**Directions for this task**. The records below are to be repeated exactly, minus any pictures.

**Given entries**.
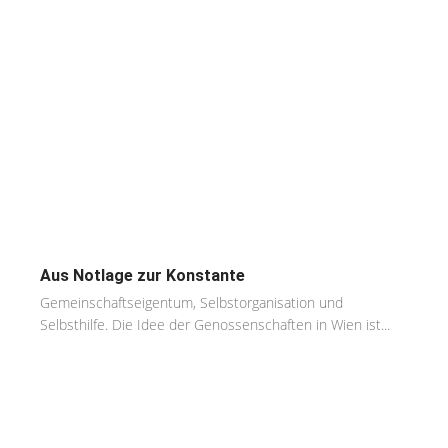
Aus Notlage zur Konstante
Gemeinschaftseigentum, Selbstorganisation und
Selbsthilfe. Die Idee der Genossenschaften in Wien ist...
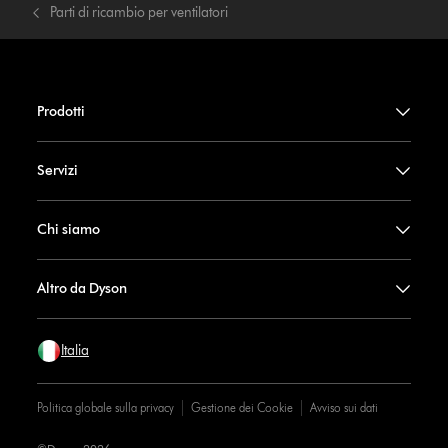
Parti di ricambio per ventilatori
Prodotti
Servizi
Chi siamo
Altro da Dyson
Italia
Politica globale sulla privacy
Gestione dei Cookie
Avviso sui dati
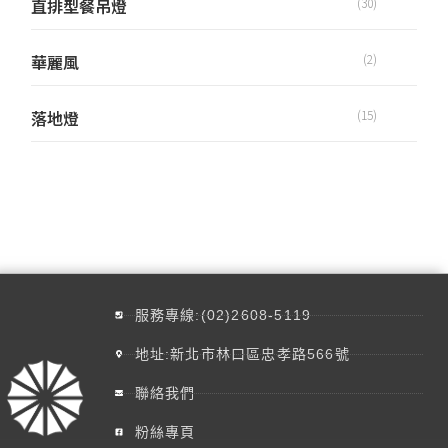
直排型餐吊燈
(30)
華麗風
(2)
落地燈
(15)
服務專線:(02)2608-5119
地址:新北市林口區忠孝路566號
聯絡我們
粉絲專頁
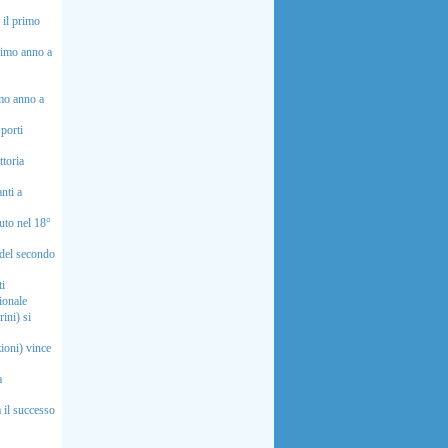
 il primo
rimo anno a
imo anno a
porti
ttoria
nti a
uto nel 18°
i del secondo
i
ionale
ini) si
ioni) vince
a
 il successo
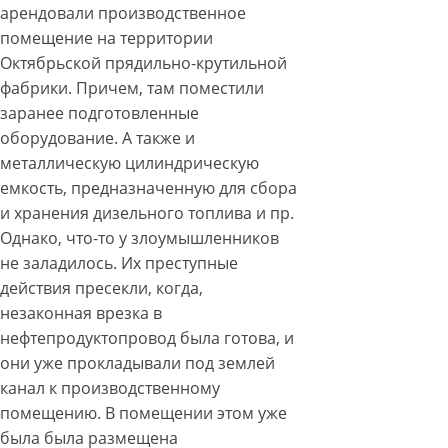
арендовали производственное
помещение на территории
Октябрьской прядильно-крутильной
фабрики. Причем, там поместили
заранее подготовленные
оборудование. А также и
металлическую цилиндрическую
емкость, предназначенную для сбора
и хранения дизельного топлива и пр.
Однако, что-то у злоумышленников
не заладилось. Их преступные
действия пресекли, когда,
незаконная врезка в
нефтепродуктопровод была готова, и
они уже прокладывали под землей
канал к производственному
помещению. В помещении этом уже
была была размещена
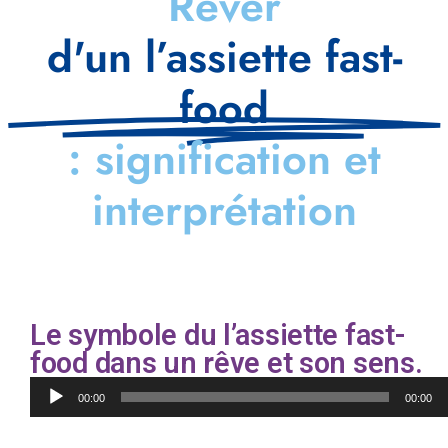
Rêver
d'un l’assiette fast-
food
: signification et
interprétation
Le symbole du l’assiette fast-
food dans un rêve et son sens.
Lecteur
00:00
00:00
audio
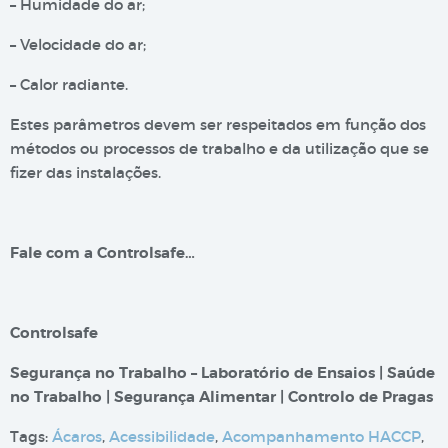
– Humidade do ar;
– Velocidade do ar;
– Calor radiante.
Estes parâmetros devem ser respeitados em função dos
métodos ou processos de trabalho e da utilização que se
fizer das instalações.
Fale com a Controlsafe…
Controlsafe
Segurança no Trabalho – Laboratório de Ensaios | Saúde
no Trabalho | Segurança Alimentar | Controlo de Pragas
Tags:
Ácaros
,
Acessibilidade
,
Acompanhamento HACCP
,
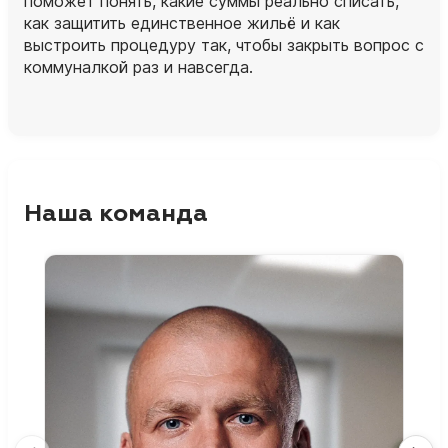
поможет понять, какие суммы реально списать,
как защитить единственное жильё и как
выстроить процедуру так, чтобы закрыть вопрос с
коммуналкой раз и навсегда.
Наша команда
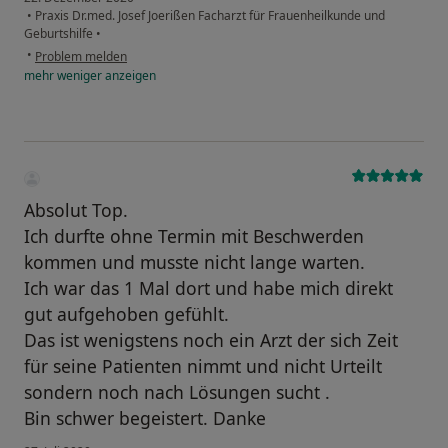
•
Praxis Dr.med. Josef Joerißen Facharzt für Frauenheilkunde und
Geburtshilfe
•
•
Problem melden
mehr
weniger
anzeigen
Absolut Top.
Ich durfte ohne Termin mit Beschwerden
kommen und musste nicht lange warten.
Ich war das 1 Mal dort und habe mich direkt
gut aufgehoben gefühlt.
Das ist wenigstens noch ein Arzt der sich Zeit
für seine Patienten nimmt und nicht Urteilt
sondern noch nach Lösungen sucht .
Bin schwer begeistert. Danke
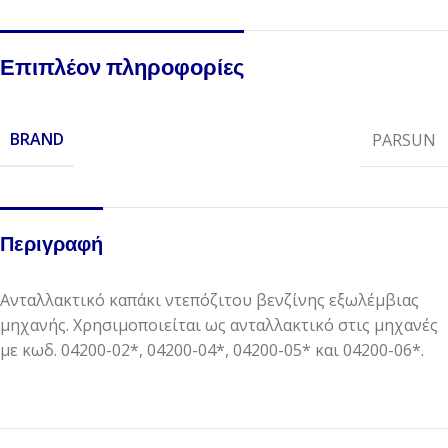
Επιπλέον πληροφορίες
BRAND
PARSUN
Περιγραφή
Ανταλλακτικό καπάκι ντεπόζιτου βενζίνης εξωλέμβιας
μηχανής. Χρησιμοποιείται ως ανταλλακτικό στις μηχανές
με κωδ. 04200-02*, 04200-04*, 04200-05* και 04200-06*.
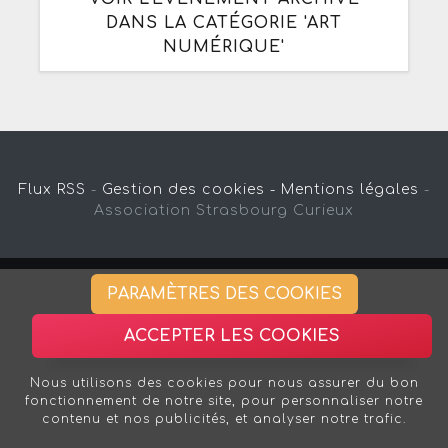
DANS LA CATÉGORIE 'ART
NUMÉRIQUE'
Flux RSS
-
Gestion des cookies -
Mentions légales
-
Association Strasbourg Curieux
PARAMÈTRES DES COOKIES
ACCEPTER LES COOKIES
Nous utilisons des cookies pour nous assurer du bon
fonctionnement de notre site, pour personnaliser notre
contenu et nos publicités, et analyser notre trafic.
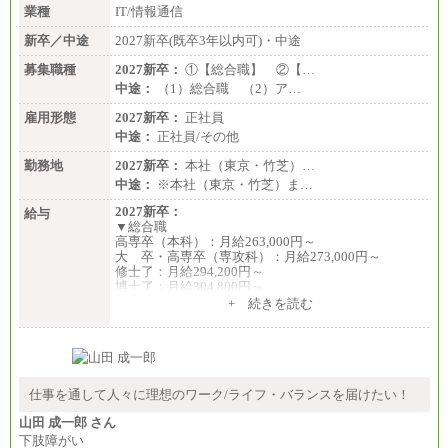
業種
IT/情報通信
新卒／中途
2027新卒(既卒3年以内可)・中途
募集職種
2027新卒：
①【総合職】 ②【…
中途：
（1）総合職 （2）ア…
雇用形態
2027新卒：
正社員
中途：
正社員/その他
勤務地
2027新卒：
本社（東京・竹芝）…
中途：
※本社（東京・竹芝）ま…
2027新卒：
給与
▼総合職
高専卒（本科）：月給263,000円～
大 卒・高専卒（専攻科）：月給273,000円～
修士了：月給294,200円～
博士了：月給304,800円～
+ 続きを読む
※卓越した能力、高度な技術や実績をお持ちの方
で、それらを入社後の実業務において発揮できると
認められる場合は、 上記の給与に関わらず個別設定
することがあります
▼アソシエイト職
仕事を通して人々に理想のワーク/ライフ・バランスを届けたい！
月給235,000円
山田 成一郎 さん
全職種2025年度実績
下肢障がい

**Written solution**.
Aus Notlage zur Konstante
Gemeinschaftseigentum, Selbstorganisation und
Selbsthilfe. Die Idee der Genossenschaften in Wien ist...
Parti di ricambio per ventilatori
Prodotti
Servizi
Chi siamo
Altro da Dyson
Italia
Politica globale sulla privacy
Gestione dei Cookie
Avviso sui dati
直排型餐吊燈
(30)
華麗風
(2)
落地燈
(15)
服務專線:(02)2608-5119
地址:新北市林口區忠孝路566號
聯絡我們
粉絲專頁
 il primo
rimo anno a
imo anno a
porti
ttoria
nti a
uto nel 18°
i del secondo
i
ionale
ini) si
ioni) vince
a
 il successo
арендовали производственное
помещение на территории
Октябрьской прядильно-крутильной
фабрики. Причем, там поместили
заранее подготовленные
оборудование. А также и
металлическую цилиндрическую
емкость, предназначенную для сбора
и хранения дизельного топлива и пр.
Однако, что-то у злоумышленников
не заладилось. Их преступные
действия пресекли, когда,
незаконная врезка в
нефтепродуктопровод была готова, и
они уже прокладывали под землей
канал к производственному
помещению. В помещении этом уже
была была размещена
Rêver
d'un l’assiette fast-
food
: signification et
interprétation
Le symbole du l’assiette fast-
food dans un rêve et son sens.
Lecteur
00:00
00:00
audio
– Humidade do ar;
– Velocidade do ar;
– Calor radiante.
Estes parâmetros devem ser respeitados em função dos
métodos ou processos de trabalho e da utilização que se
fizer das instalações.
Fale com a Controlsafe…
Controlsafe
Segurança no Trabalho – Laboratório de Ensaios | Saúde
no Trabalho | Segurança Alimentar | Controlo de Pragas
Tags:
Ácaros
,
Acessibilidade
,
Acompanhamento HACCP
,
поможет понять, какие суммы реально списать,
как защитить единственное жильё и как
выстроить процедуру так, чтобы закрыть вопрос с
коммуналкой раз и навсегда.
Наша команда
•
Praxis Dr.med. Josef Joerißen Facharzt für Frauenheilkunde und
Geburtshilfe
•
•
Problem melden
mehr
weniger
anzeigen
Absolut Top.
Ich durfte ohne Termin mit Beschwerden
kommen und musste nicht lange warten.
Ich war das 1 Mal dort und habe mich direkt
gut aufgehoben gefühlt.
Das ist wenigstens noch ein Arzt der sich Zeit
für seine Patienten nimmt und nicht Urteilt
sondern noch nach Lösungen sucht .
Bin schwer begeistert. Danke
Επιπλέον πληροφορίες
BRAND
PARSUN
Περιγραφή
Ανταλλακτικό καπάκι ντεπόζιτου βενζίνης εξωλέμβιας
μηχανής. Χρησιμοποιείται ως ανταλλακτικό στις μηχανές
με κωδ. 04200-02*, 04200-04*, 04200-05* και 04200-06*.
DANS LA CATÉGORIE 'ART
NUMÉRIQUE'
Flux RSS
-
Gestion des cookies -
Mentions légales
-
Association Strasbourg Curieux
PARAMÈTRES DES COOKIES
ACCEPTER LES COOKIES
Nous utilisons des cookies pour nous assurer du bon
fonctionnement de notre site, pour personnaliser notre
contenu et nos publicités, et analyser notre trafic.
業種
IT/情報通信
新卒／中途
2027新卒(既卒3年以内可)・中途
募集職種
2027新卒：
①【総合職】 ②【…
中途：
（1）総合職 （2）ア…
雇用形態
2027新卒：
正社員
中途：
正社員/その他
勤務地
2027新卒：
本社（東京・竹芝）…
中途：
※本社（東京・竹芝）ま…
2027新卒：
給与
▼総合職
高専卒（本科）：月給263,000円～
大 卒・高専卒（専攻科）：月給273,000円～
修士了：月給294,200円～
博士了：月給304,800円～
+ 続きを読む
※卓越した能力、高度な技術や実績をお持ちの方
で、それらを入社後の実業務において発揮できると
認められる場合は、 上記の給与に関わらず個別設定
することがあります
▼アソシエイト職
仕事を通して人々に理想のワーク/ライフ・バランスを届けたい！
月給235,000円
山田 成一郎 さん
全職種2025年度実績
下肢障がい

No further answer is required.